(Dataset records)
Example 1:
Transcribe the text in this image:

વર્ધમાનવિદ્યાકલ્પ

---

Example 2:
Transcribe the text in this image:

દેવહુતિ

Instructions to follow: Your reply should consist of all the records, set down exactly.

Response area:
Example 1:
Transcribe the text in this image:

વર્ધમાનવિદ્યાકલ્પ

---

Example 2:
Transcribe the text in this image:

દેવહુતિ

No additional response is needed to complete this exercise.